## Problem description
Please restate word for word the lines of the entries below from the one with "[506,486,553,499] traces, ->" to the one with "(133, 228) none", inclusive, and leave out every picture.

Data extracted from a collection:
----------

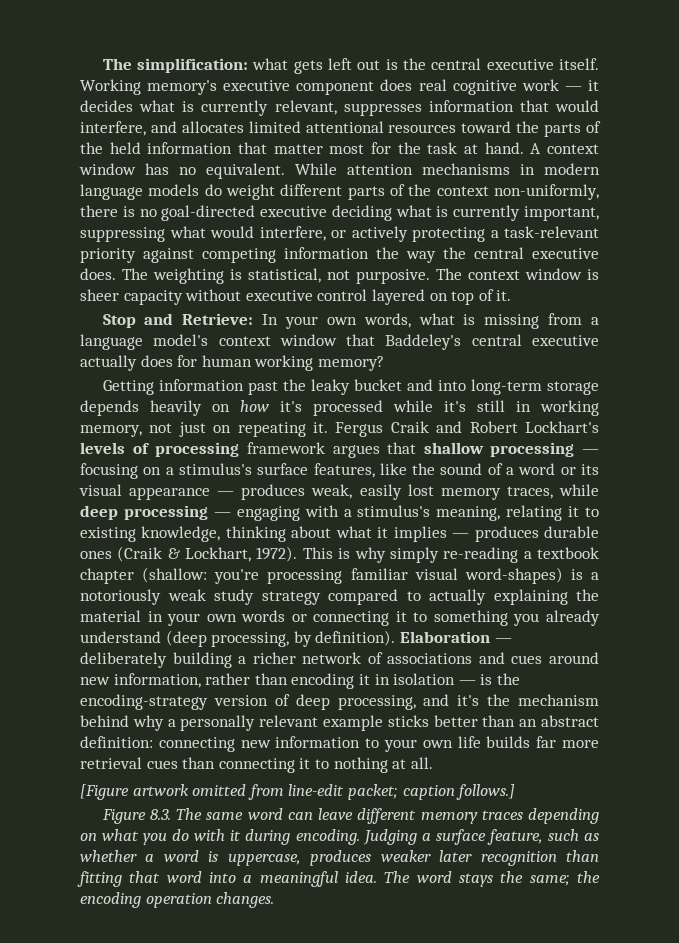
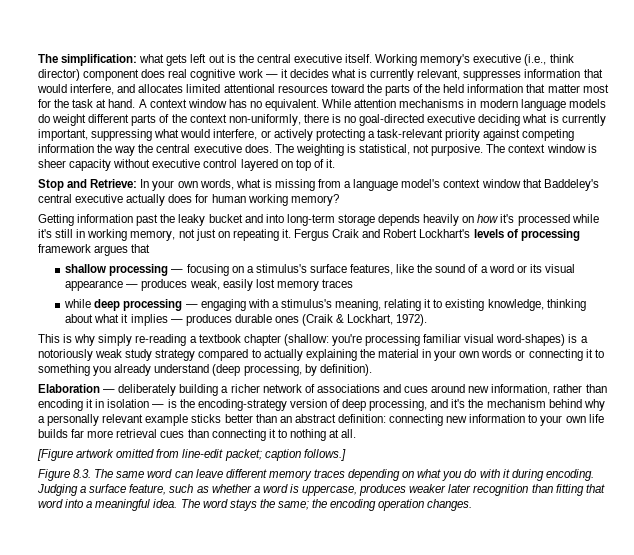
(291, 85) none -> [524,54,574,66] [38,69,80,81] (i.e., think director)
(417, 448) none -> (151, 248) //
[506,486,553,499] traces, -> [321,279,353,288] traces //
(298, 554) none -> (428, 320) //
(396, 638) none -> (372, 370) //

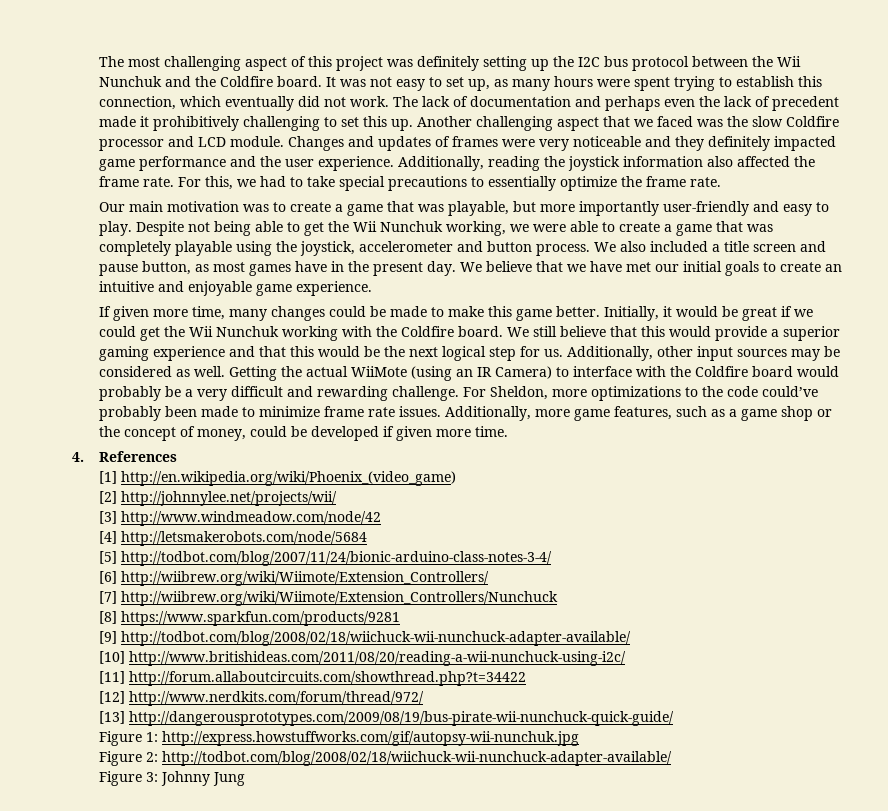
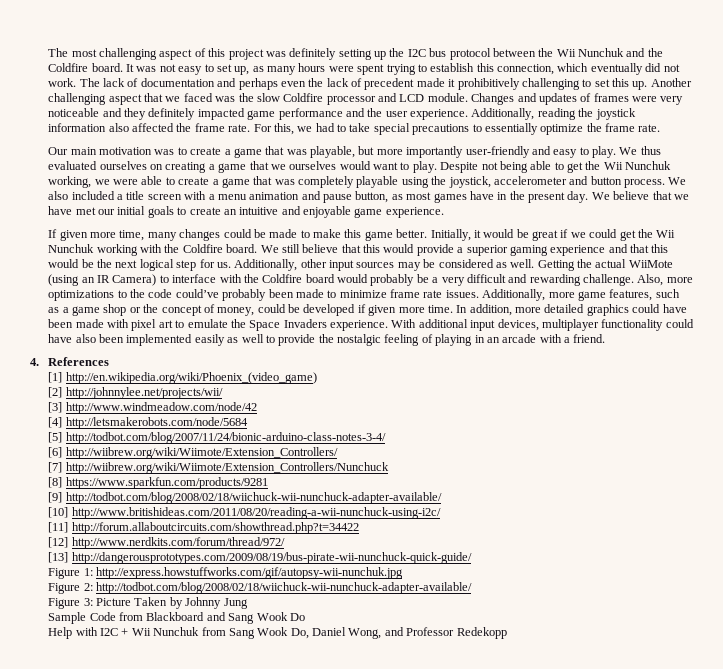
(133, 228) none -> [619,146,661,155] [48,161,437,173] We thus evaluated ourselves on creating a game that we ourselves would want to play.
(797, 248) none -> [184,191,300,200] with a menu animation
[463,386,549,400] For Sheldon, -> [637,274,664,286] Also,
(509, 431) none -> [456,304,687,316] [48,319,694,331] [48,334,606,346] In addition, more detailed graphics could have been made with pixel art to emulate the Space Invaders experience. With additional input devices, multiplayer functionality could have also been implemented easily as well to provide the nostalgic feeling of playing in an arcade with a friend.
(159, 777) none -> [96,597,183,609] Picture Taken by
(246, 779) none -> [48,612,305,624] [48,627,507,639] // Sample Code from Blackboard and Sang Wook Do // Help with I2C + Wii Nunchuk from Sang Wook Do, Daniel Wong, and Professor Redekopp

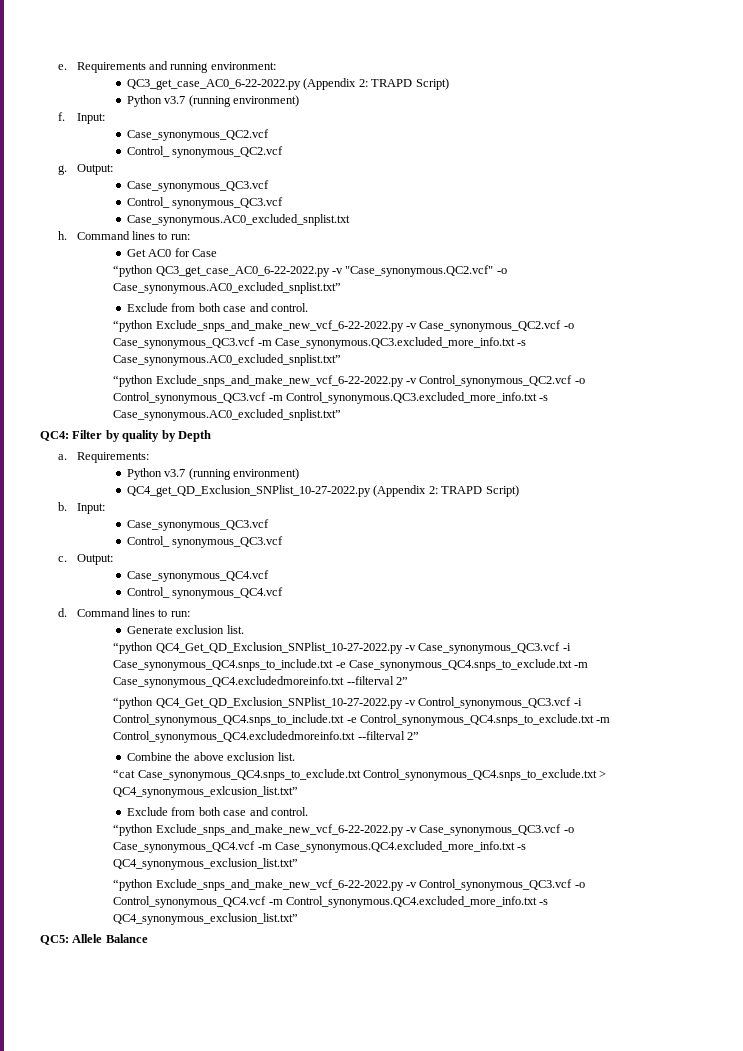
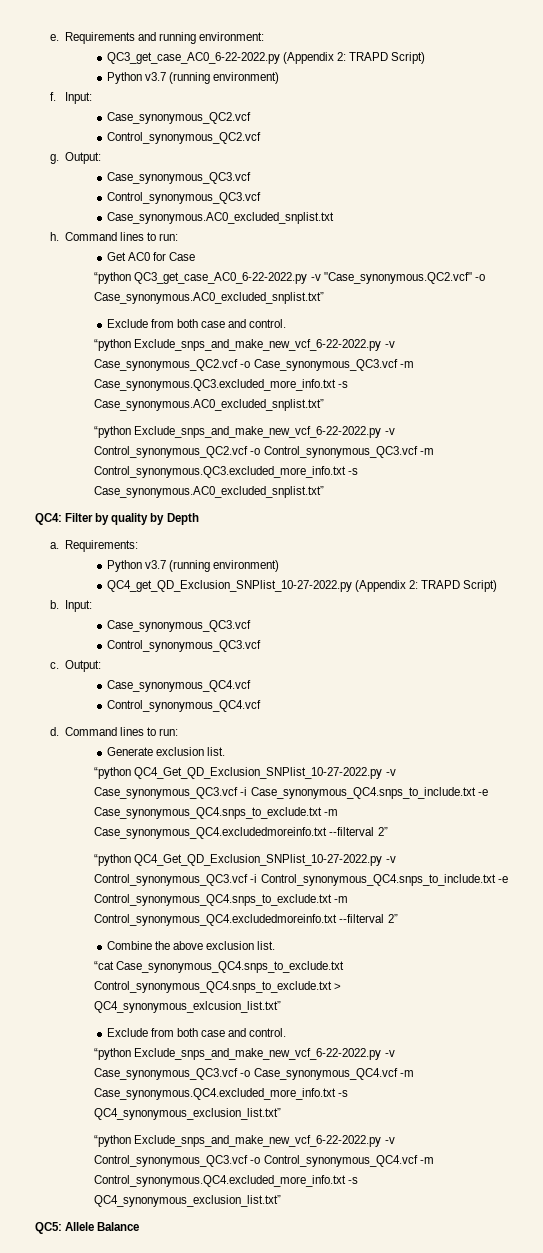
[127,146,284,158] Control_ synonymous_QC2.vcf -> [106,132,261,144] Control_synonymous_QC2.vcf
[127,197,284,209] Control_ synonymous_QC3.vcf -> [106,192,261,204] Control_synonymous_QC3.vcf
[127,536,284,548] Control_ synonymous_QC3.vcf -> [106,640,261,652] Control_synonymous_QC3.vcf
[127,587,284,599] Control_ synonymous_QC4.vcf -> [106,700,261,712] Control_synonymous_QC4.vcf

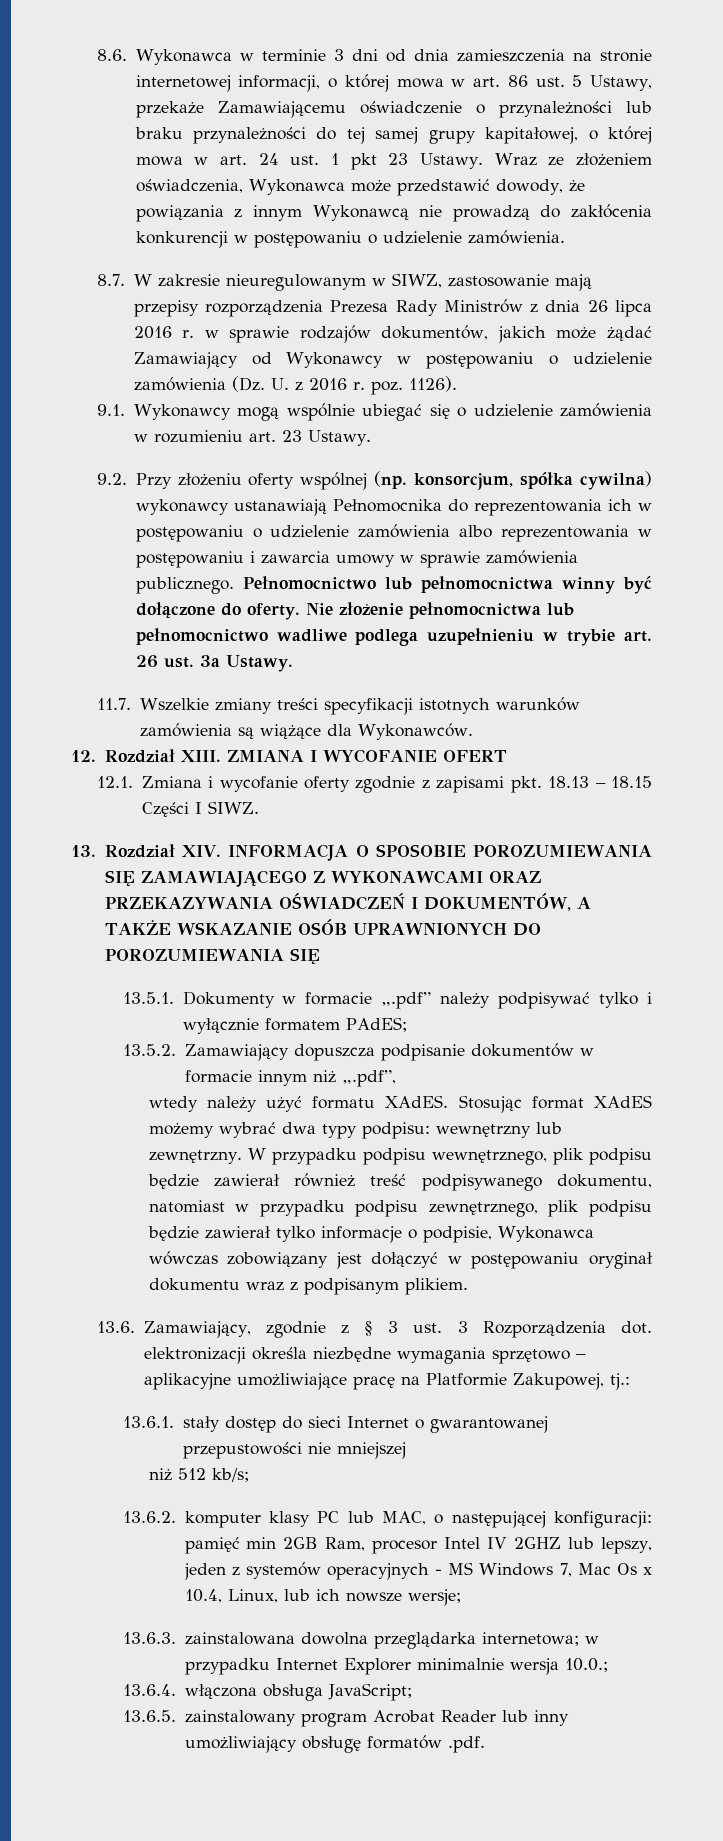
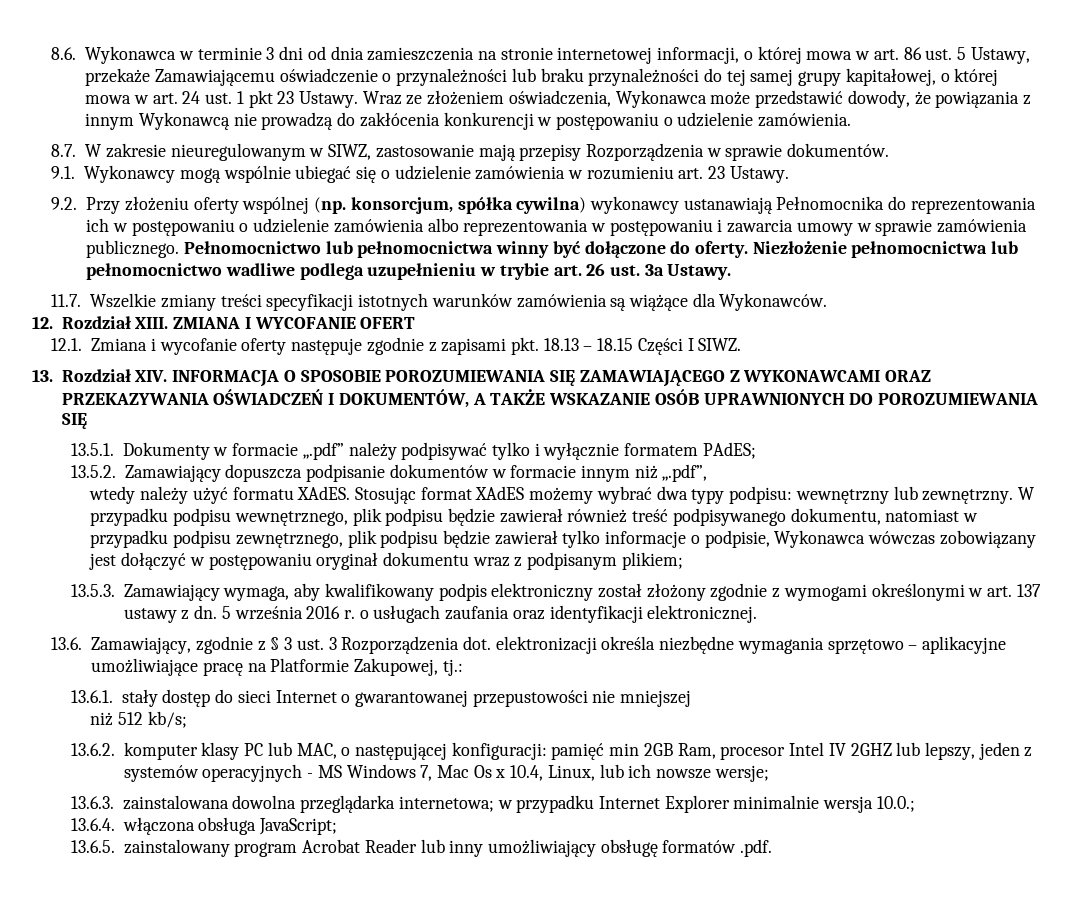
[204,299,652,317] [133,325,652,343] [133,352,652,369] [133,376,457,395] rozporządzenia Prezesa Rady Ministrów z dnia 26 lipca 2016 r. w sprawie rodzajów dokumentów, jakich może żądać Zamawiający od Wykonawcy w postępowaniu o udzielenie zamówienia (Dz. U. z 2016 r. poz. 1126). -> [586,143,890,161] Rozporządzenia w sprawie dokumentów.
[305,602,403,615] Nie złożenie -> [752,241,847,254] Niezłożenie
(350, 784) none -> [291,338,363,355] następuje
[404,1278,468,1295] plikiem. -> [621,552,683,570] [70,583,1041,601] [123,605,758,623] plikiem; // 13.5.3. Zamawiający wymaga, aby kwalifikowany podpis elektroniczny został złożony zgodnie z wymogami określonymi w art. 137 ustawy z dn. 5 września 2016 r. o usługach zaufania oraz identyfikacji elektronicznej.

----------

## Response to the exercise
[506,486,553,499] traces, -> [321,279,353,288] traces //
(298, 554) none -> (428, 320) //
(396, 638) none -> (372, 370) //

(133, 228) none -> [619,146,661,155] [48,161,437,173] We thus evaluated ourselves on creating a game that we ourselves would want to play.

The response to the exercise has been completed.